Akibatnya, individu pun melakukan represi, yang turut pula memicu suatu mekanisme pertahanan
diri.

Fromm mengembangkan sistem terapi sendiri yang dinamakannya: Psikoanalisis


Humanistik. Dibanding Psikoanalisa Freud. Fromm lebih memperdulikan dengan aspek
interpersonal dari hubungan teraputik. Menurutnya tujuan klien dalam terapi adalah untuk
memahami diri sendiri. Tanpa pengetahuan tentang diri sendiri, orang tidak akan tahu orang lain.
Fromm yakin bahwa klien mengikuti terapi untuk mencari kepuasan dari kebutuhan dasar
kemanusiaannya, yakni keterhubungan, keberasalan, transendensi, perasaan identitas, dan
kerangka orientasi. Karena itu terapi harus dibangun melalui hubungan pribadi antara terapis
dengan kliennya.

Fromm (1963) yakin bahwa terapis mestinya tidak terlalu bersikap ilmiah dalam
memahami pasiennya. Hanya dengan sikap keterhubungan barulah orang lain dapat sungguh-
sungguh dipahami. Terapis mestinya tidak melihat pasien sebagai sebuah penyakit atau sesuatu
selain sebagai sebuah pribadi dengan kebutuhan manusiawi yang sama seperti yang dimiliki semua
orang lain termasuk dirinya.
DAFTAR PUSTAKA

Fadilah, A., & Sari, D. P. (2014). Humanistic Psychoanalysis. 1-27.
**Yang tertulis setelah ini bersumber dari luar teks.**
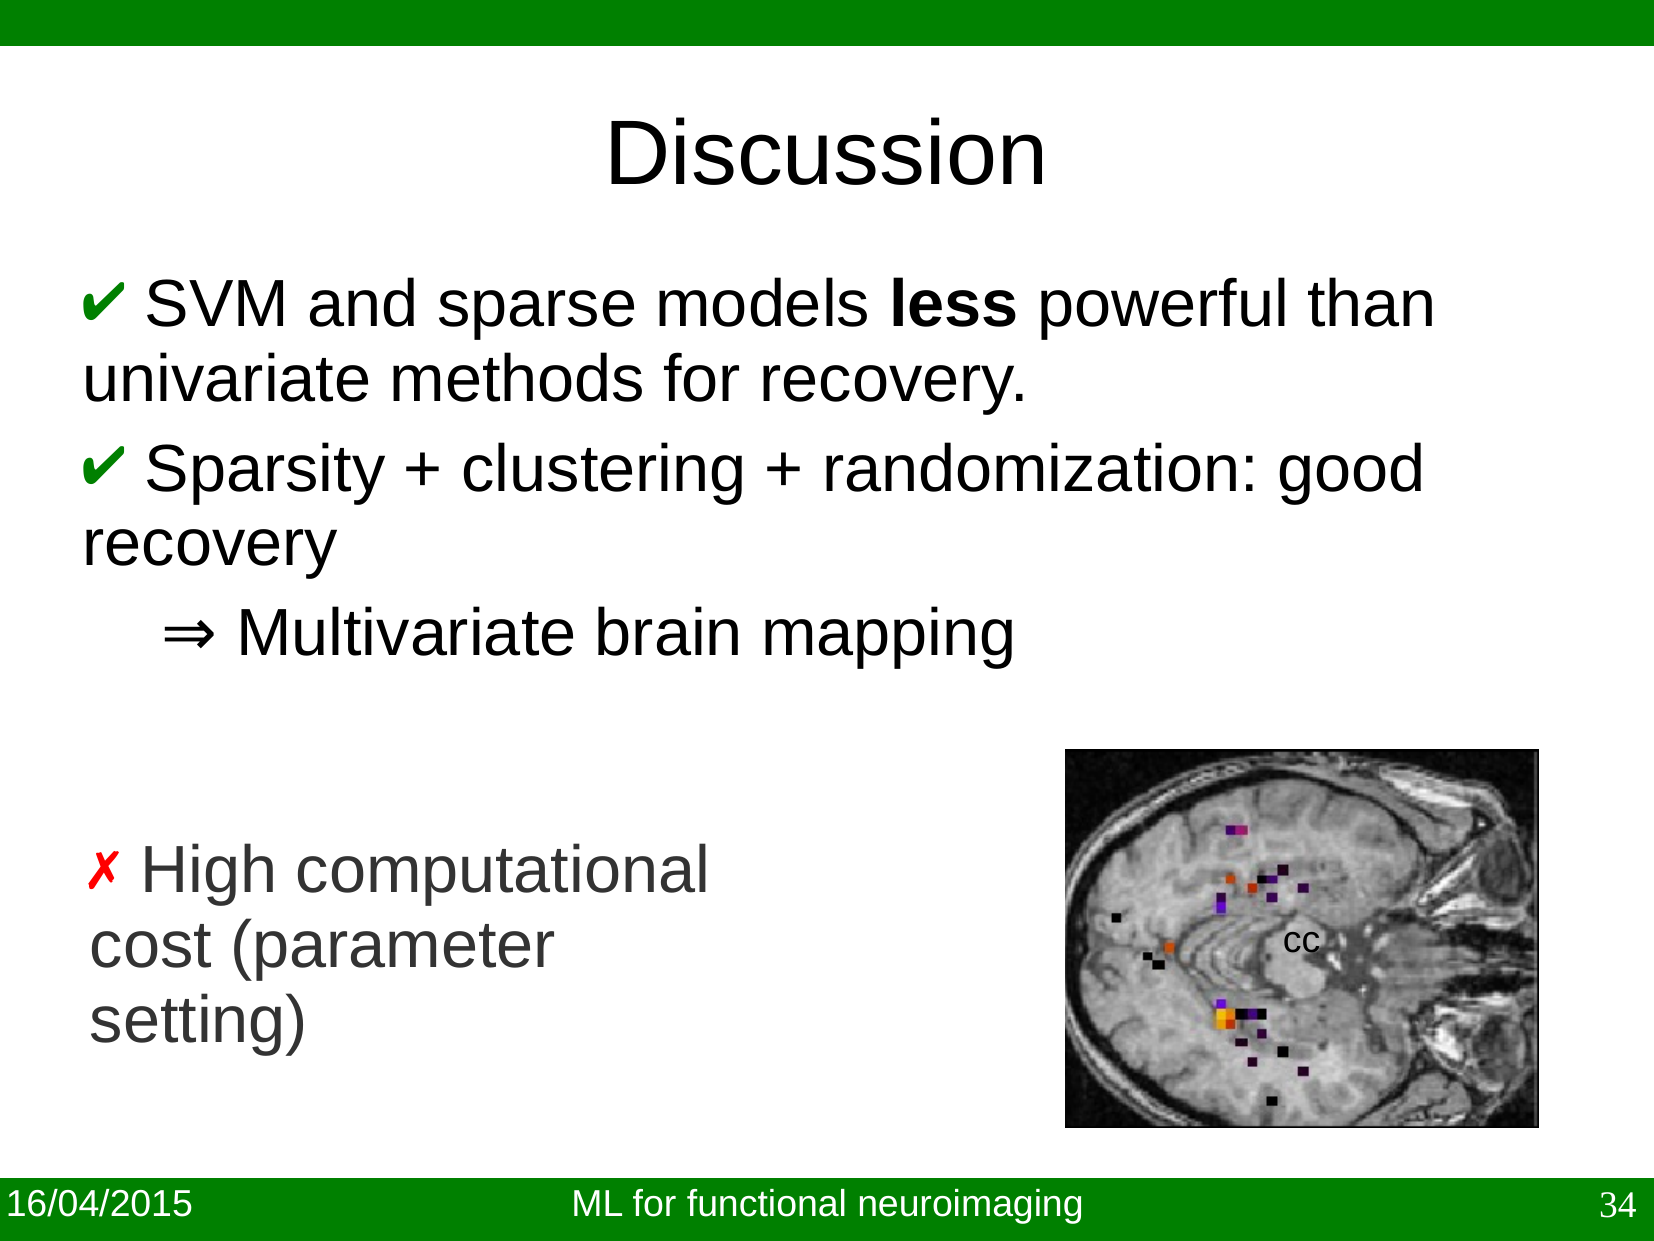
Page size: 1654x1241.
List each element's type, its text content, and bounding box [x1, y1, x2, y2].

picture [1065, 749, 1539, 1129]
subtitle SVM and sparse models less powerful than univariate methods for recovery. Sparsity + clustering + randomization: good recovery ⇒ Multivariate brain mapping [82, 258, 1571, 857]
title Discussion [82, 49, 1571, 257]
text_box High computational cost (parameter setting) [75, 825, 788, 1065]
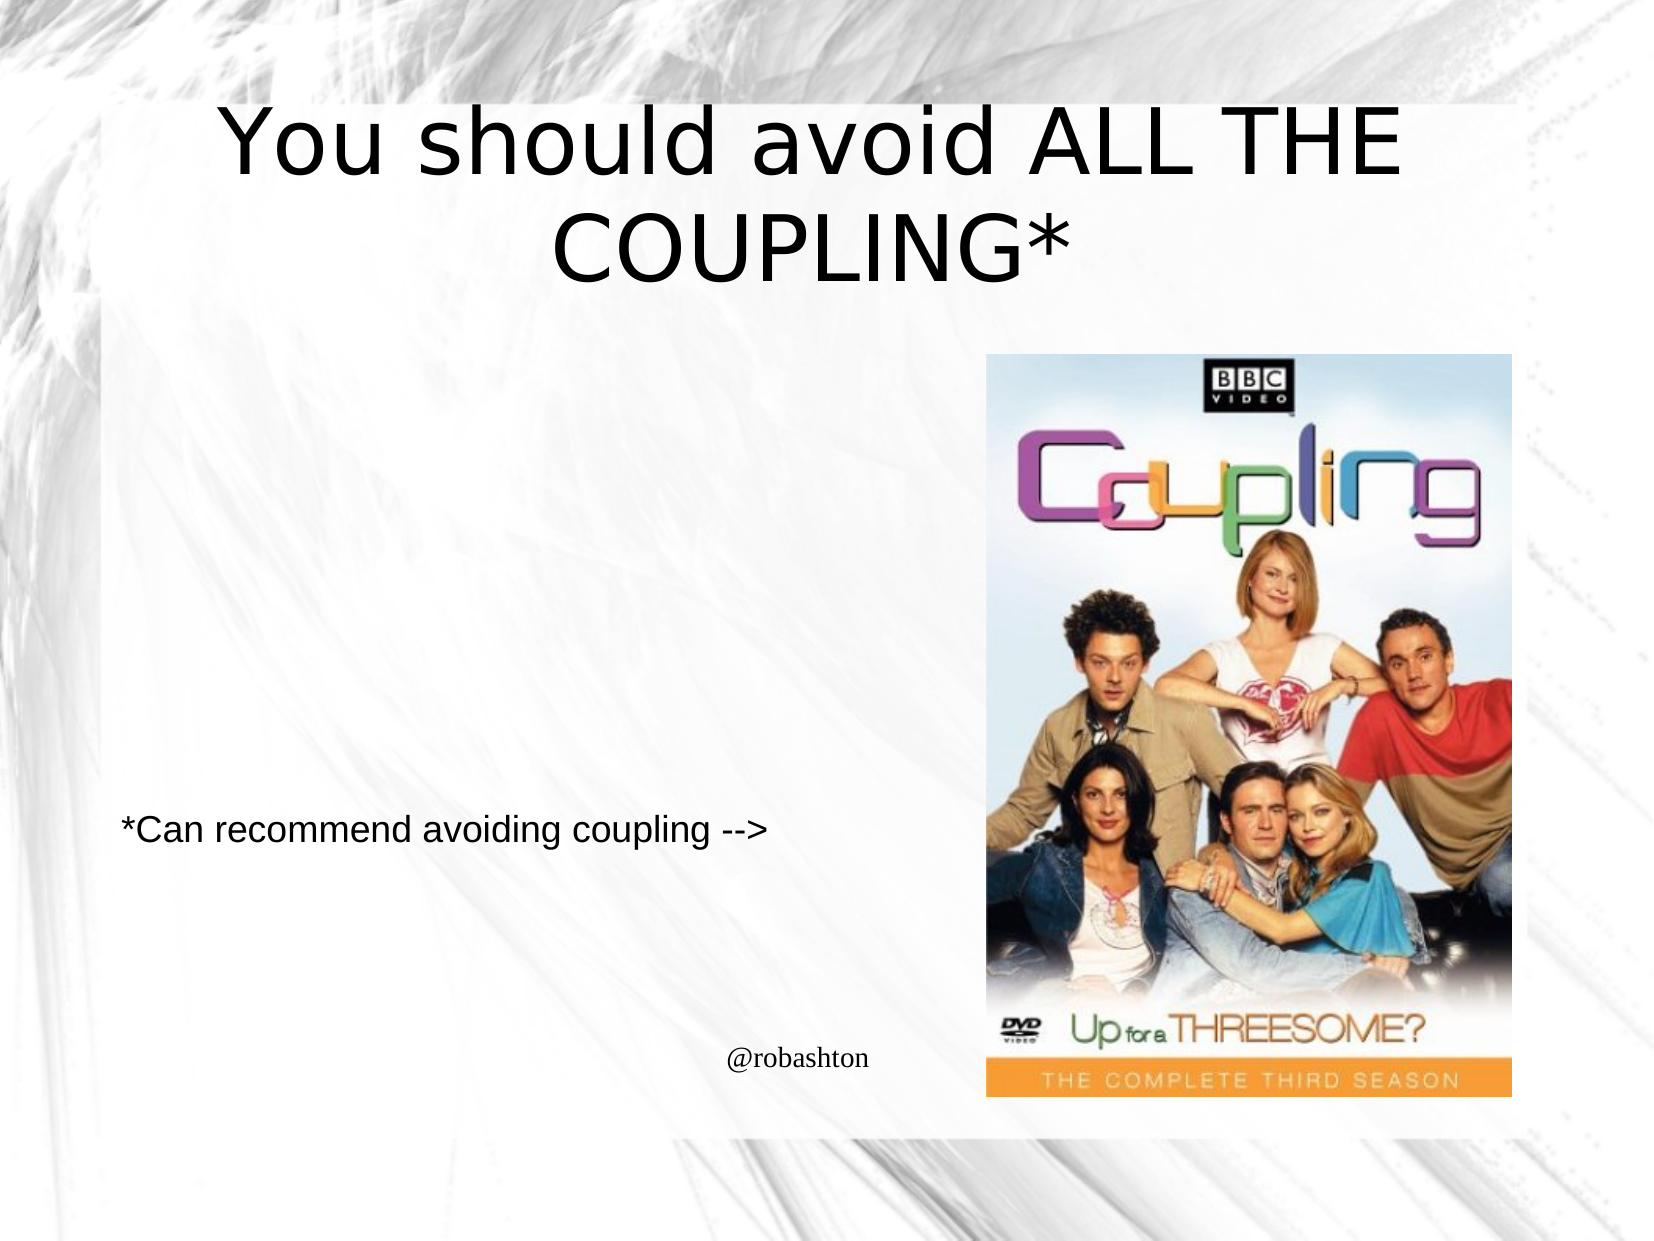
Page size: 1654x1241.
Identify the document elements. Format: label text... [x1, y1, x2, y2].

text_box *Can recommend avoiding coupling --> [35, 801, 861, 1241]
picture [0, 0, 1654, 1241]
title You should avoid ALL THE COUPLING* [118, 89, 1506, 304]
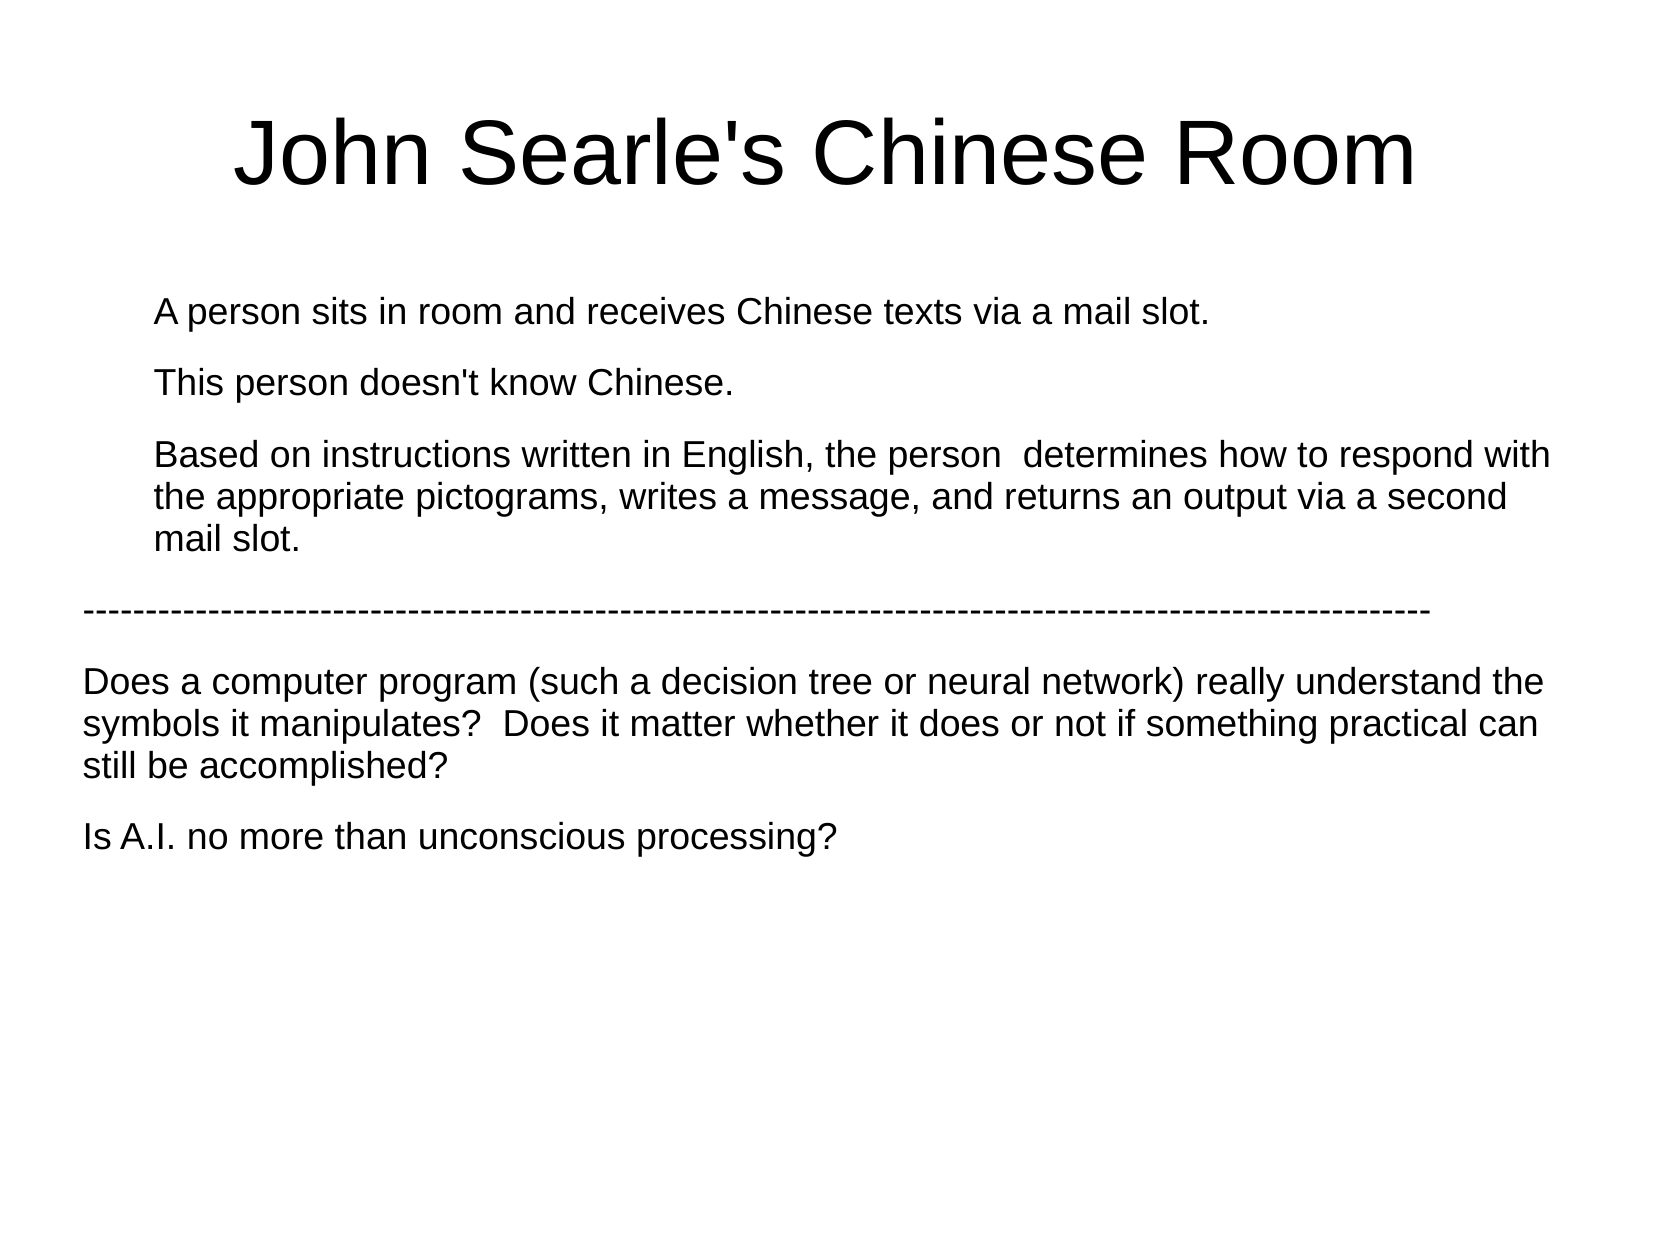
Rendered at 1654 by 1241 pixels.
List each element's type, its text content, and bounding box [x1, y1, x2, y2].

list A person sits in room and receives Chinese texts via a mail slot. This person doesn't know Chinese. Based on instructions written in English, the person determines how to respond with the appropriate pictograms, writes a message, and returns an output via a second mail slot. ------------------------------------------------------------------------------------------------------------ Does a computer program (such a decision tree or neural network) really understand the symbols it manipulates? Does it matter whether it does or not if something practical can still be accomplished? Is A.I. no more than unconscious processing? [82, 290, 1571, 1010]
title John Searle's Chinese Room [82, 49, 1571, 257]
Feist, J., & Feist, G. J. (2010). Teori Kepribadian. Jakarta: Salemba Humanika.

Schultz, D. Psikologi Pertumbuhan. Yogyakarta: KANISUS, 1991

Suryabarata, Sumadi.2007.Psikologi Kepribadian.Jakarta: Raja Grafindo

Sutikna, N. (2008). Ideologi Manusia Menurut Erich Fromm (Perpaduan Psikoanalisis Sigmun
Freud Dan Kritik Sosial Karl Marx). Jurnal Filsafat, 205-222.